Rachel, when he arrived, was sitting alone in the midst of her wealth and splendour, waiting for him.

She rose as he entered and went to meet him, looking lovely in her favourite black velvet, with red geraniums in her hair; and she laid her hand on his sleeve, and lifted a sad but peaceful face. "Kiss me, Graham," she said gently.

He put his arms round her at once.

"Dear little woman!" he responded. "I understand. I am not angry with you. It's all right. We won't say any more about it."

And he led her to the dining-room and placed her "at the head of the table," which was her social throne; and he plied her with dainty viands and rare wines with a fussy solicitude that was highly edifying to the servants who waited upon them, by way of showing her that he forgave her.

He was much impressed by his own large magnanimity; and what was more to the purpose, so in her unselfish heart, was she. They spent the evening together, tÊte-À-tÊte by the fireside (for it was cold when the storm was over), in the most domestic manner, planning new schemes for the garden and for the arrangement of a pet cabinet of blue china; and when Rachel went to bed, lighting her way about the great corridors and staircases with a candle that her husband had lit for her, she felt that he was helping her to make a fair start upon the weary road which stretched, plain and straight—but, oh, so flat and bare!—before her.

And she was very grateful to him.

Mr. Dalrymple, meanwhile left town by an evening train, and travelled night and day until he reached his home in the Queensland wilderness, where, being human—and very much so, too—he unloosed his heart from the restraints that he had put upon it, and railed at ease over the injustices of fate in the very strongest language.

"Why should I have done it?" he demanded of his ancient friend and comrade as they lounged in restful attitudes under the grass-thatched verandah of their humble little house, smoking the pipe of peace in the cool of the summer day. "Why should I have given her up to him? What right has he to keep her, while I am lonely for the rest of my days? He has not the shadow of a right. She doesn't belong to him, and she never will. There is no binding force in any other contract that is entered into by fraud and false pretences; why should there be in this which she has been dragged into, and which deprives her as well as me, of all the flower and sweetness of her life? It is a monstrous sacrifice—and as immoral as it is monstrous.

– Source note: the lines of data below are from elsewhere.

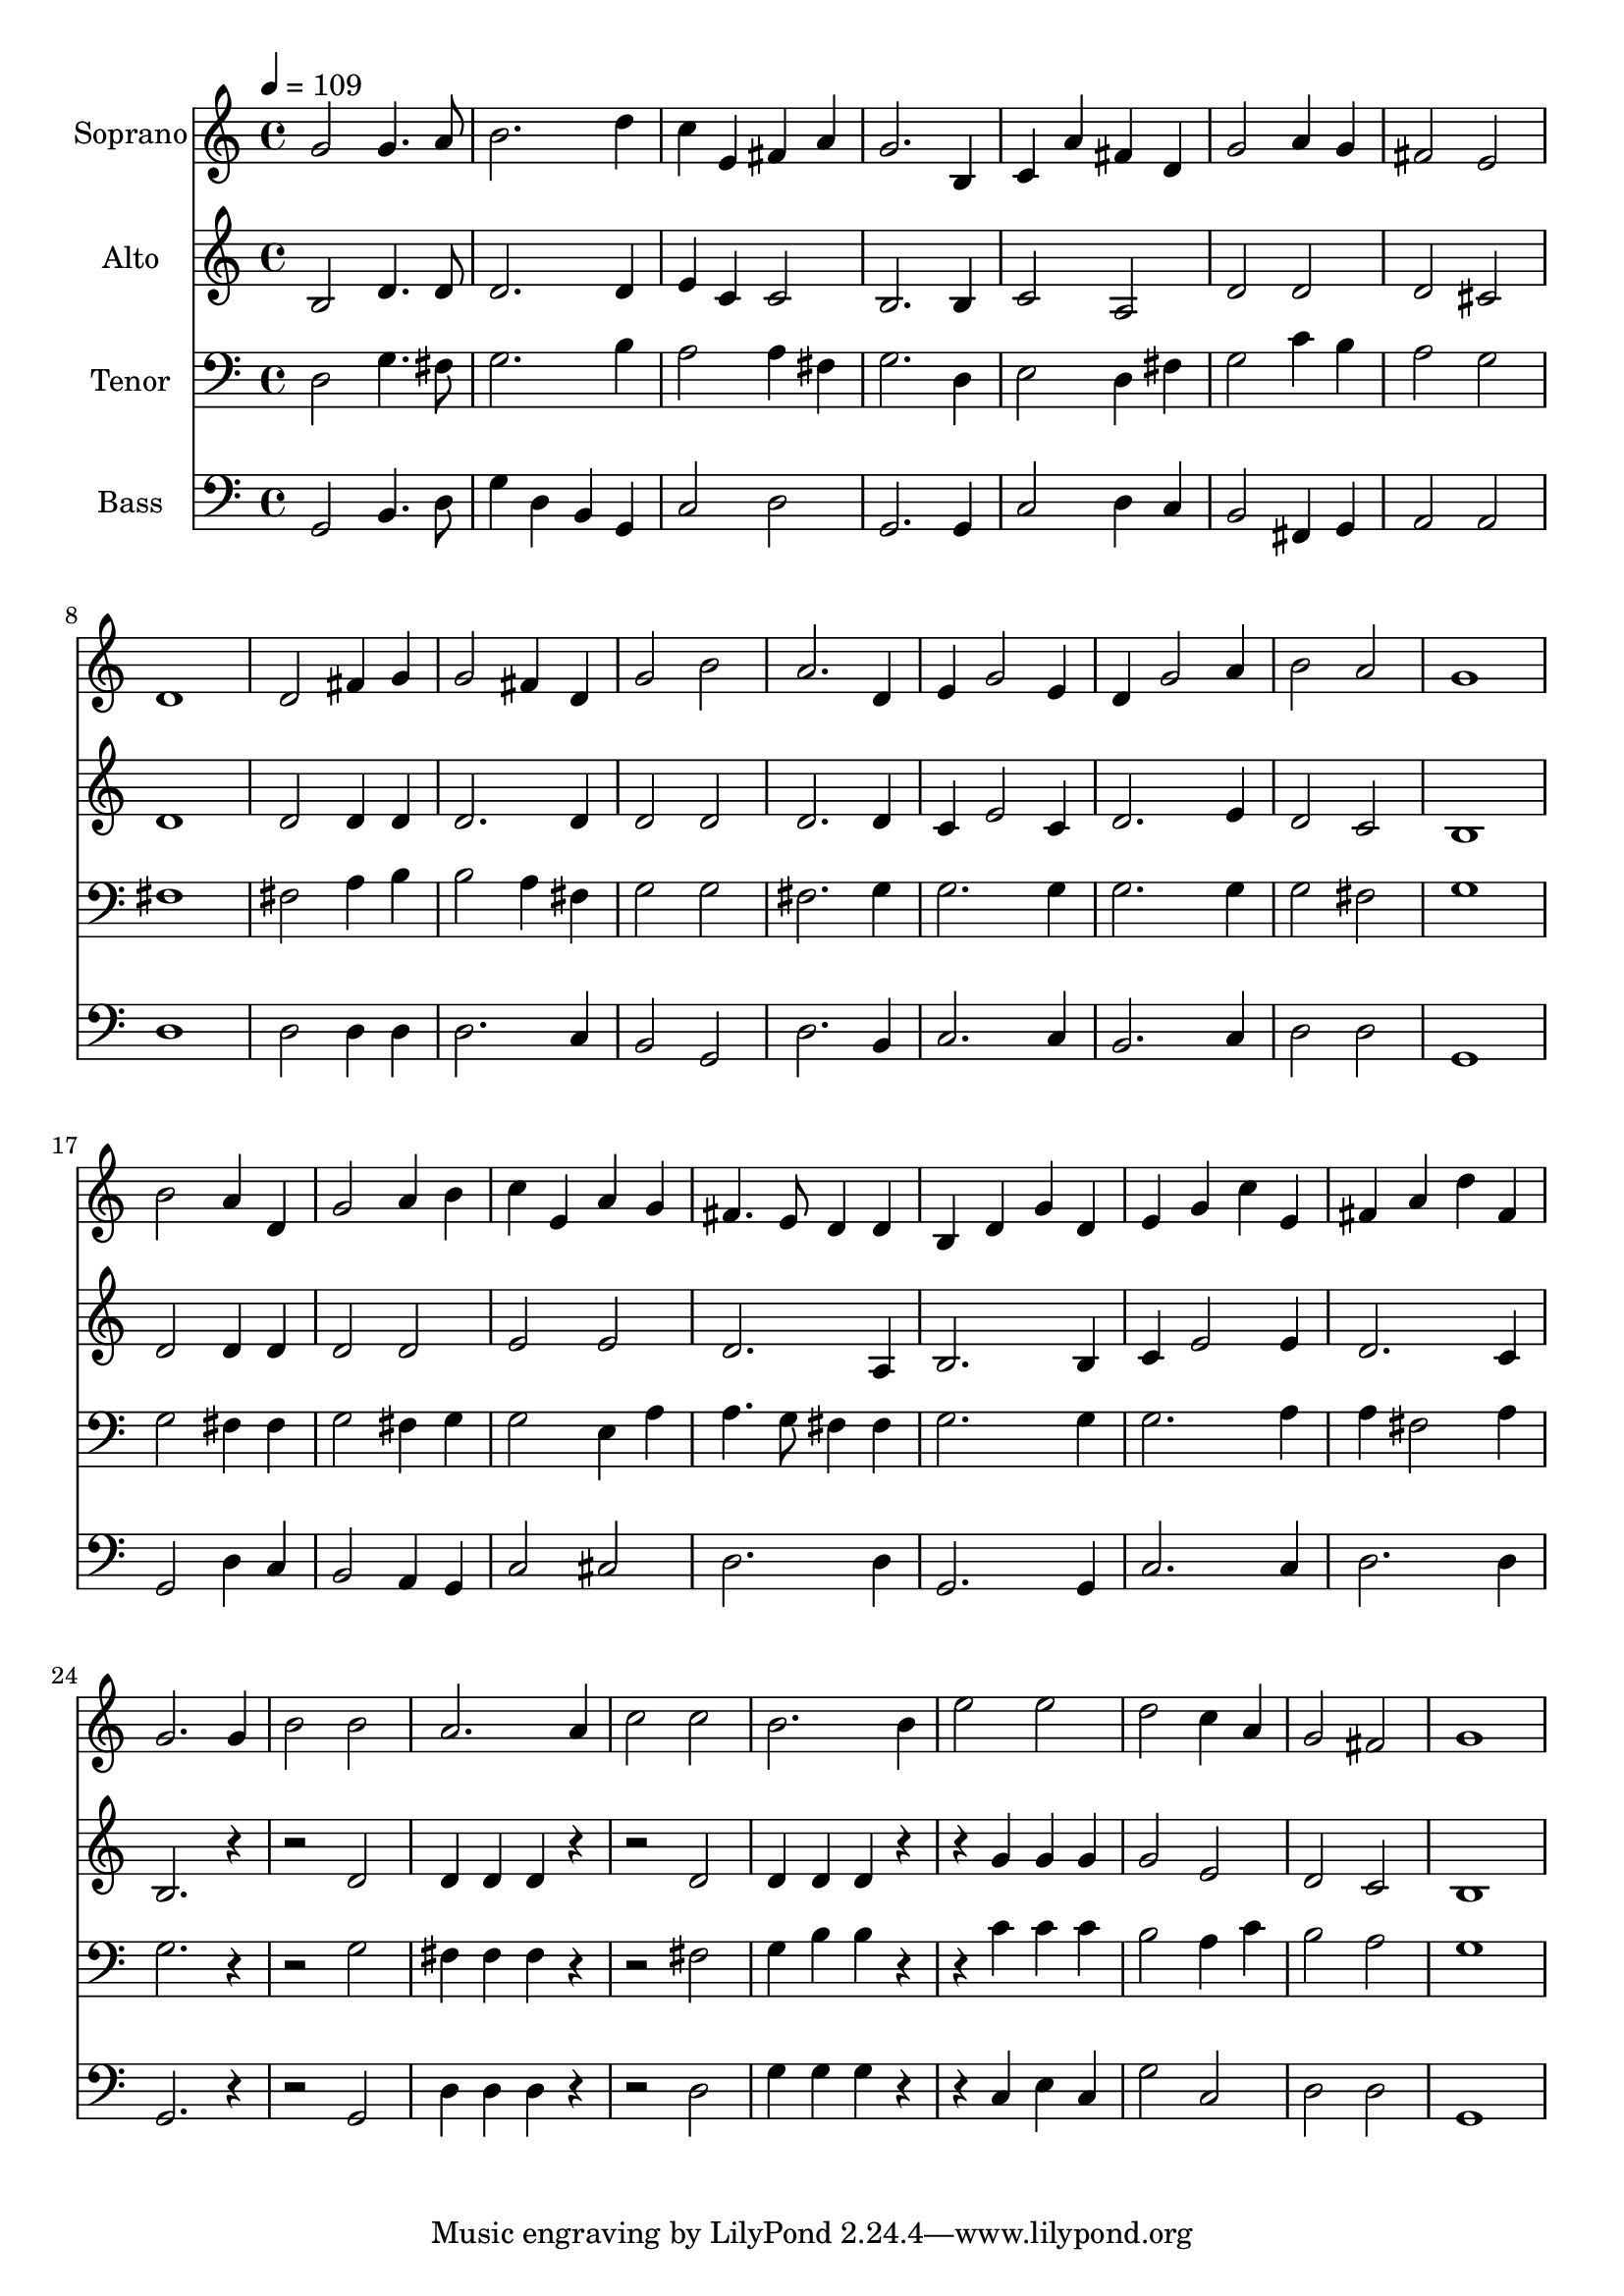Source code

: % Lily was here -- automatically converted by c:/Program Files (x86)/LilyPond/usr/bin/midi2ly.py from output/midi/dh198fv.mid
\version "2.14.0"

\layout {
  \context {
    \Voice
    \remove "Note_heads_engraver"
    \consists "Completion_heads_engraver"
    \remove "Rest_engraver"
    \consists "Completion_rest_engraver"
  }
}

trackAchannelA = {


  \key c \major
    
  \time 4/4 
  

  \key c \major
  
  \tempo 4 = 109 
  
  % [MARKER] Conduct
  
}

trackA = <<
  \context Voice = voiceA \trackAchannelA
>>


trackBchannelA = {
  
  \set Staff.instrumentName = "Soprano"
  
}

trackBchannelB = \relative c {
  g''2 g4. a8 
  | % 2
  b2. d4 
  | % 3
  c e, fis a 
  | % 4
  g2. b,4 
  | % 5
  c a' fis d 
  | % 6
  g2 a4 g 
  | % 7
  fis2 e 
  | % 8
  d1 
  | % 9
  d2 fis4 g 
  | % 10
  g2 fis4 d 
  | % 11
  g2 b 
  | % 12
  a2. d,4 
  | % 13
  e g2 e4 
  | % 14
  d g2 a4 
  | % 15
  b2 a 
  | % 16
  g1 
  | % 17
  b2 a4 d, 
  | % 18
  g2 a4 b 
  | % 19
  c e, a g 
  | % 20
  fis4. e8 d4 d 
  | % 21
  b d g d 
  | % 22
  e g c e, 
  | % 23
  fis a d fis, 
  | % 24
  g2. g4 
  | % 25
  b2 b 
  | % 26
  a2. a4 
  | % 27
  c2 c 
  | % 28
  b2. b4 
  | % 29
  e2 e 
  | % 30
  d c4 a 
  | % 31
  g2 fis 
  | % 32
  g1 
  | % 33
  
}

trackB = <<
  \context Voice = voiceA \trackBchannelA
  \context Voice = voiceB \trackBchannelB
>>


trackCchannelA = {
  
  \set Staff.instrumentName = "Alto"
  
}

trackCchannelB = \relative c {
  b'2 d4. d8 
  | % 2
  d2. d4 
  | % 3
  e c c2 
  | % 4
  b2. b4 
  | % 5
  c2 a 
  | % 6
  d d 
  | % 7
  d cis 
  | % 8
  d1 
  | % 9
  d2 d4 d 
  | % 10
  d2. d4 
  | % 11
  d2 d 
  | % 12
  d2. d4 
  | % 13
  c e2 c4 
  | % 14
  d2. e4 
  | % 15
  d2 c 
  | % 16
  b1 
  | % 17
  d2 d4 d 
  | % 18
  d2 d 
  | % 19
  e e 
  | % 20
  d2. a4 
  | % 21
  b2. b4 
  | % 22
  c e2 e4 
  | % 23
  d2. c4 
  | % 24
  b2. r2. d2 
  | % 26
  d4 d d r2. d2 
  | % 28
  d4 d d r2 g4 g g 
  | % 30
  g2 e 
  | % 31
  d c 
  | % 32
  b1 
  | % 33
  
}

trackC = <<
  \context Voice = voiceA \trackCchannelA
  \context Voice = voiceB \trackCchannelB
>>


trackDchannelA = {
  
  \set Staff.instrumentName = "Tenor"
  
}

trackDchannelB = \relative c {
  d2 g4. fis8 
  | % 2
  g2. b4 
  | % 3
  a2 a4 fis 
  | % 4
  g2. d4 
  | % 5
  e2 d4 fis 
  | % 6
  g2 c4 b 
  | % 7
  a2 g 
  | % 8
  fis1 
  | % 9
  fis2 a4 b 
  | % 10
  b2 a4 fis 
  | % 11
  g2 g 
  | % 12
  fis2. g4 
  | % 13
  g2. g4 
  | % 14
  g2. g4 
  | % 15
  g2 fis 
  | % 16
  g1 
  | % 17
  g2 fis4 fis 
  | % 18
  g2 fis4 g 
  | % 19
  g2 e4 a 
  | % 20
  a4. g8 fis4 fis 
  | % 21
  g2. g4 
  | % 22
  g2. a4 
  | % 23
  a fis2 a4 
  | % 24
  g2. r2. g2 
  | % 26
  fis4 fis fis r2. fis2 
  | % 28
  g4 b b r2 c4 c c 
  | % 30
  b2 a4 c 
  | % 31
  b2 a 
  | % 32
  g1 
  | % 33
  
}

trackD = <<

  \clef bass
  
  \context Voice = voiceA \trackDchannelA
  \context Voice = voiceB \trackDchannelB
>>


trackEchannelA = {
  
  \set Staff.instrumentName = "Bass"
  
}

trackEchannelB = \relative c {
  g2 b4. d8 
  | % 2
  g4 d b g 
  | % 3
  c2 d 
  | % 4
  g,2. g4 
  | % 5
  c2 d4 c 
  | % 6
  b2 fis4 g 
  | % 7
  a2 a 
  | % 8
  d1 
  | % 9
  d2 d4 d 
  | % 10
  d2. c4 
  | % 11
  b2 g 
  | % 12
  d'2. b4 
  | % 13
  c2. c4 
  | % 14
  b2. c4 
  | % 15
  d2 d 
  | % 16
  g,1 
  | % 17
  g2 d'4 c 
  | % 18
  b2 a4 g 
  | % 19
  c2 cis 
  | % 20
  d2. d4 
  | % 21
  g,2. g4 
  | % 22
  c2. c4 
  | % 23
  d2. d4 
  | % 24
  g,2. r2. g2 
  | % 26
  d'4 d d r2. d2 
  | % 28
  g4 g g r2 c,4 e c 
  | % 30
  g'2 c, 
  | % 31
  d d 
  | % 32
  g,1 
  | % 33
  
}

trackE = <<

  \clef bass
  
  \context Voice = voiceA \trackEchannelA
  \context Voice = voiceB \trackEchannelB
>>


trackF = <<
>>


trackGchannelA = {
  
  \set Staff.instrumentName = "Digital Hymn #198"
  
}

trackG = <<
  \context Voice = voiceA \trackGchannelA
>>


trackHchannelA = {
  
  \set Staff.instrumentName = "And Can It Be?"
  
}

trackH = <<
  \context Voice = voiceA \trackHchannelA
>>


\score {
  <<
    \context Staff=trackB \trackA
    \context Staff=trackB \trackB
    \context Staff=trackC \trackA
    \context Staff=trackC \trackC
    \context Staff=trackD \trackA
    \context Staff=trackD \trackD
    \context Staff=trackE \trackA
    \context Staff=trackE \trackE
  >>
  \layout {}
  \midi {}
}
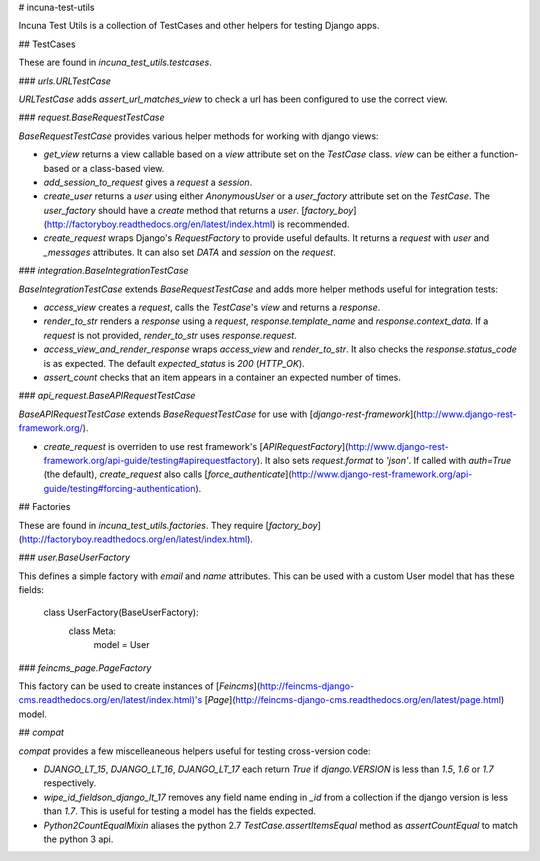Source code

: # incuna-test-utils

Incuna Test Utils is a collection of TestCases and other helpers for testing Django apps.

## TestCases

These are found in `incuna_test_utils.testcases`.

### `urls.URLTestCase`

`URLTestCase` adds `assert_url_matches_view` to check a url has been configured to use the correct view.

### `request.BaseRequestTestCase`

`BaseRequestTestCase` provides various helper methods for working with django views:

* `get_view` returns a view callable based on a `view` attribute set on the `TestCase` class. `view` can be either a function-based or a class-based view.
* `add_session_to_request` gives a `request` a `session`.
* `create_user` returns a `user` using either `AnonymousUser` or a `user_factory` attribute set on the `TestCase`. The `user_factory` should have a `create` method that returns a `user`. [`factory_boy`](http://factoryboy.readthedocs.org/en/latest/index.html) is recommended.
* `create_request` wraps Django's `RequestFactory` to provide useful defaults. It returns a `request` with `user` and `_messages` attributes. It can also set `DATA` and `session` on the `request`.

### `integration.BaseIntegrationTestCase`

`BaseIntegrationTestCase` extends `BaseRequestTestCase` and adds more helper methods useful for integration tests:

* `access_view` creates a `request`, calls the `TestCase`'s `view` and returns a `response`.
* `render_to_str` renders a `response` using a `request`, `response.template_name` and `response.context_data`. If a `request` is not provided, `render_to_str` uses `response.request`.
* `access_view_and_render_response` wraps `access_view` and `render_to_str`. It also checks the `response.status_code` is as expected. The default `expected_status` is `200` (`HTTP_OK`).
* `assert_count` checks that an item appears in a container an expected number of times.

### `api_request.BaseAPIRequestTestCase`

`BaseAPIRequestTestCase` extends `BaseRequestTestCase` for use with [`django-rest-framework`](http://www.django-rest-framework.org/).

* `create_request` is overriden to use rest framework's [`APIRequestFactory`](http://www.django-rest-framework.org/api-guide/testing#apirequestfactory). It also sets `request.format` to `'json'`. If called with `auth=True` (the default), `create_request` also calls [`force_authenticate`](http://www.django-rest-framework.org/api-guide/testing#forcing-authentication).

## Factories

These are found in `incuna_test_utils.factories`. They require [`factory_boy`](http://factoryboy.readthedocs.org/en/latest/index.html).

### `user.BaseUserFactory`

This defines a simple factory with `email` and `name` attributes. This can be used with a custom User model that has these fields:

    class UserFactory(BaseUserFactory):
        class Meta:
            model = User

### `feincms_page.PageFactory`

This factory can be used to create instances of [`Feincms`](http://feincms-django-cms.readthedocs.org/en/latest/index.html)'s [`Page`](http://feincms-django-cms.readthedocs.org/en/latest/page.html) model.


## `compat`

`compat` provides a few miscelleaneous helpers useful for testing cross-version code:

* `DJANGO_LT_15`, `DJANGO_LT_16`, `DJANGO_LT_17` each return `True` if `django.VERSION` is less than `1.5`, `1.6` or `1.7` respectively.

* `wipe_id_fieldson_django_lt_17` removes any field name ending in `_id` from a collection if the django version is less than `1.7`. This is useful for testing a model has the fields expected.

* `Python2CountEqualMixin` aliases the python 2.7 `TestCase.assertItemsEqual` method as `assertCountEqual` to match the python 3 api.


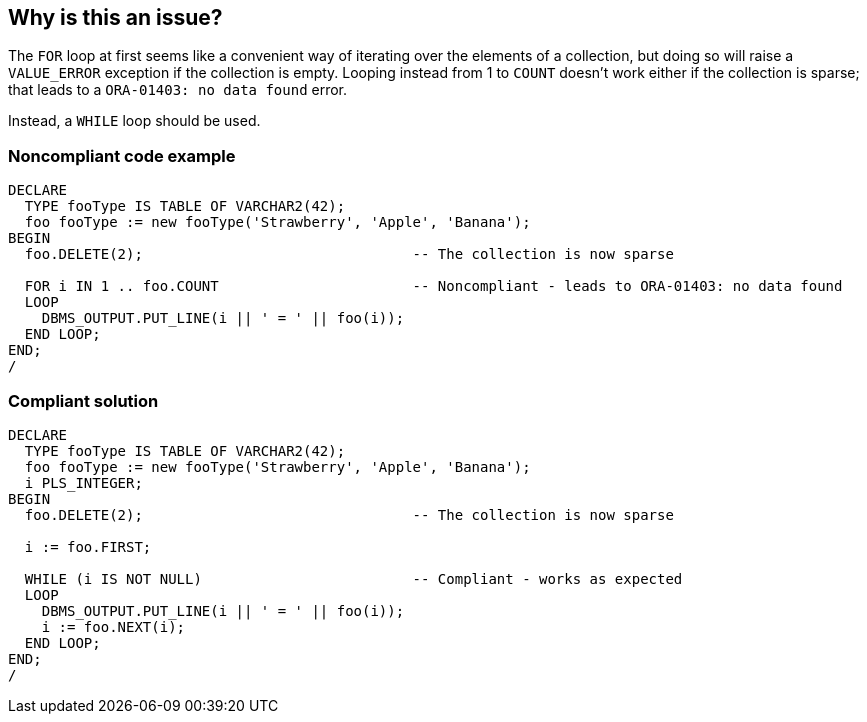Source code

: == Why is this an issue?

The ``++FOR++`` loop at first seems like a convenient way of iterating over the elements of a collection, but doing so will raise a ``++VALUE_ERROR++`` exception if the collection is empty. Looping instead from 1 to ``++COUNT++`` doesn't work either if the collection is sparse; that leads to a ``++ORA-01403: no data found++`` error. 


Instead, a ``++WHILE++`` loop should be used.


=== Noncompliant code example

[source,sql]
----
DECLARE
  TYPE fooType IS TABLE OF VARCHAR2(42);
  foo fooType := new fooType('Strawberry', 'Apple', 'Banana');
BEGIN
  foo.DELETE(2);                                -- The collection is now sparse

  FOR i IN 1 .. foo.COUNT                       -- Noncompliant - leads to ORA-01403: no data found
  LOOP
    DBMS_OUTPUT.PUT_LINE(i || ' = ' || foo(i));
  END LOOP;
END;
/
----


=== Compliant solution

[source,sql]
----
DECLARE
  TYPE fooType IS TABLE OF VARCHAR2(42);
  foo fooType := new fooType('Strawberry', 'Apple', 'Banana');
  i PLS_INTEGER;
BEGIN
  foo.DELETE(2);                                -- The collection is now sparse

  i := foo.FIRST;

  WHILE (i IS NOT NULL)                         -- Compliant - works as expected
  LOOP
    DBMS_OUTPUT.PUT_LINE(i || ' = ' || foo(i));
    i := foo.NEXT(i);
  END LOOP;
END;
/
----

ifdef::env-github,rspecator-view[]

'''
== Implementation Specification
(visible only on this page)

=== Message

Use a "WHILE" loop instead.


endif::env-github,rspecator-view[]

"It isn't as if we had no end of years, no end of lives to throw away. Suppose, ages hence, if we should survive, with our human nature, and I, for one, don't want to survive without it—and we look back upon this precious bit of certain happiness that we might have had, and see that we voluntarily gave up the whole of it merely because of a wretched little paper law—a miserable little conventional prejudice—what shall we think of ourselves then? We shall say that we did not deserve a gift that we did not know how to value."

"Rave away," said Mr. Gordon. "It will do you good. All the same, you know, as well as I do, that it would be impossible for you to do less or more than you have done."

Of course it was impossible. Few people are better than they profess to be, but he was one of those few. And if he had had the happiness of twenty lives to lose, he would have lost it all twice over rather than have kept it at any cost of peace or honour to the woman he loved. He allowed himself the right to love her still, which, as he justly remarked, couldn't hurt anybody.

He thought of her as he rode about his lonely plains, looking after black boys and cattle, and dreamt of her as he lay out in the starlight nights, with a saddle for his pillow, and the red light of the camp-fire flickering through the darkness upon his face; and always with a sense that, spiritually and morally, she belonged, before all the world to him.

But he never at heart regretted either that he had seen her that day at the Town-hall, or that he had elected to see her no more. He had done the only thing that it had been in him to do.